Last spring, as the coronavirus took hold across the nation and world, Union College made the decision—as did most educational institutions—to move to online learning after spring break. So in mid-March, students headed home for the remainder of the semester. Many went to areas with enforced or at least recommended stay-at-home orders.
“Quarantine” and “shelter-in-place” became household words, and two students in Union College’s Feature Writing class decided to write a how-to article on surviving this new challenge. Message magazine bought their articles and featured them on their website. And even though the country isn’t in complete lockdown, we think this advice is still valuable as we continue to live life very differently thanks to the pandemic.
The introvert’s guide to surviving quarantine
by Lacey Stecker, a sophomore communication major from Indiana
Let’s face it. All the extroverts assume we’re handling quarantine like champions. They think we love the isolation. Yet they couldn’t be more wrong. There’s something they don’t realize: we’re not alone. We are trapped with them, and they are demanding all our attention because they can’t get in touch with their kind. It’s exhausting! How can we get away from them when we can’t get away?
Try following this list of six things the introvert can do to get some time alone.
Set up a dead zone. Pick a quiet part of the house and tell your loved ones that while you’re there, you aren’t available to talk. Make sure the boundaries are clear and let them know they can use it as well.
Put in your headphones. Even the most sociable extrovert knows that when the headphones are in, the conversation is over. We’ve all mastered the art, so take advantage of this classic social cue.
Work on a project. This excuse requires some effort, but it’s worth it to get away from the crazy extroverts of your household. Whenever they come for attention, gesture to your project and explain that you don’t have time to be with them at the moment.
Go for a drive. I know, I know. It sounds like we’re wasting gas and where are we going? Why would we ever leave the house if we don’t have to? To get away from the society-starved extroverts of course! Keep those sweatpants on and drive with the music blaring until you get bored. Trust me, this will supply at least an hour of isolation—even if you get lost on your “unnecessary” trip.
Start a movie marathon. Sure, this one isn’t guaranteed to get you alone. It does, however, promise a no-talking environment. Let the extrovert in your home know they can watch, but not talk through the movies. Who knows? Maybe it will help them too.
Let the extroverts in your home know what’s going on. Yeah, I know. Feelings are gross and weird to talk about. But extroverts are going through a lot and need us to be there for them. They ask us to understand them constantly, but they need to understand us too. Tell the extroverts in your life when you need a break, even if it means hurting their feelings. Work together to find the best balance of their need to be with you and your need to be alone.
The extrovert’s guide to surviving quarantine
by Diana Celaya, a junior computing major from Texas
Would people describe you as outgoing and a little loud? Extroverts have the most fun . . . except now we outgoing people can’t go out or have friends around to hear our infectious chatter and laughter. Social distancing can make us feel as trapped as a firefly locked inside a jar. We need to interact with people—that’s how we recharge our energy. So what can we do when we can’t hang out with others?
Here are some tips on how to survive quarantine as an extrovert.

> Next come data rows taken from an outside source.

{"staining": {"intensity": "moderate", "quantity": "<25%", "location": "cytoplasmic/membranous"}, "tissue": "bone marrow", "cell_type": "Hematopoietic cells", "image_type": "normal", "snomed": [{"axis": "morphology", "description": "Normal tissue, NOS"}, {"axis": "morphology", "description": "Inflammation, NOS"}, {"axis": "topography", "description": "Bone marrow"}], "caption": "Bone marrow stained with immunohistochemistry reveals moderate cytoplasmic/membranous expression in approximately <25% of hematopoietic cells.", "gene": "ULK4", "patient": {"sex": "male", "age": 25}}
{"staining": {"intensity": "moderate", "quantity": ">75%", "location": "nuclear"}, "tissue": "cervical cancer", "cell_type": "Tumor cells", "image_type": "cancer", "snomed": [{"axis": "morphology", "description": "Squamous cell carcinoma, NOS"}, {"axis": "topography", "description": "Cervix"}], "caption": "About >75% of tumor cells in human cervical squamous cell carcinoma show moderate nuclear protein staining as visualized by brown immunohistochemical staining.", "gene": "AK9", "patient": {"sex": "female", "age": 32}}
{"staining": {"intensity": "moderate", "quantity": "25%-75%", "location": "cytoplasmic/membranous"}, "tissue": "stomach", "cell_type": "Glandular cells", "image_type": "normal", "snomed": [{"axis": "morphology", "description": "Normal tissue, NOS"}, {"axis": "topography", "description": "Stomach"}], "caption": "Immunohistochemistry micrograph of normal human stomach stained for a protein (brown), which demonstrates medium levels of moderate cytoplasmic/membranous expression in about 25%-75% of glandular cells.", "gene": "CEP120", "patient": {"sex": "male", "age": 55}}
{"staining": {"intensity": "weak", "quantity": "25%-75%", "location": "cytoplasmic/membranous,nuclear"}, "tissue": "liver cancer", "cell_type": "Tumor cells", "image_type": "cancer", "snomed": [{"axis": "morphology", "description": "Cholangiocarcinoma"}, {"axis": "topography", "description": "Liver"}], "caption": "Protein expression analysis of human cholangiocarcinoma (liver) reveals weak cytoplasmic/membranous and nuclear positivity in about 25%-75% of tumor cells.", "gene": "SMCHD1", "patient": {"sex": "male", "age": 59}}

Reconnect. Communicating with others is a must for extroverts. This quarantine time can give you an opportunity to connect with old friends that you haven’t seen in a while. Shoot them a text or give them a call to see what they’ve been up to.
Hang out virtually with friends. Social media is a fantastic way to check on our friends in this crazy time. Some ideas include:
- Open a Snapchat account. Add your friends and send each other snaps of how your day is going. When you wake up, you could share funny selfies of your morning face, or when you’re having breakfast, you can exchange selfies of your meals.
- Interact with others virtually through video chat and even movie dates. My boyfriend and I watched Tangled through Facetime together.
- Upload a video of yourself working out, such as doing fifteen squats or the latest TikTok dance. Then challenge some friends to do the same and tag their friends on Facebook or Instagram; you might start a chain.
Make yourself known. Take advantage of technology and let other people know you for your talents. For example:
- Start a Youtube channel about any hobbies or interests you might have, such as video games, dancing, cooking, etc.
- Share your art on an Instagram account. Post photography, drawings, quotes, or any way you express yourself. Keep the account updated and public to anyone.
- Open a TikTok account and do some fun challenges with other people around the world.
Spend time with God. Let’s face it—when we’re busy with school, work, and relationships, we tend to forget about God. So read a chapter a day of the Bible or a devotional book. Listen to what God has been trying to tell you for a while through Scripture, and pray so He can listen to you too.
See your family as friends. Gather a few family members and do some activities together, such as a family game night with UNO cards, Monopoly, or Gestures. This is a time to strengthen your relationships with your family members.
Go outside. Going outdoors for a walk or biking around your neighborhood can help you get some vitamin D and exercise. And as you see and greet your neighbors and passersby, even from far away, you’ll recharge your energy and realize you’re not alone in this world.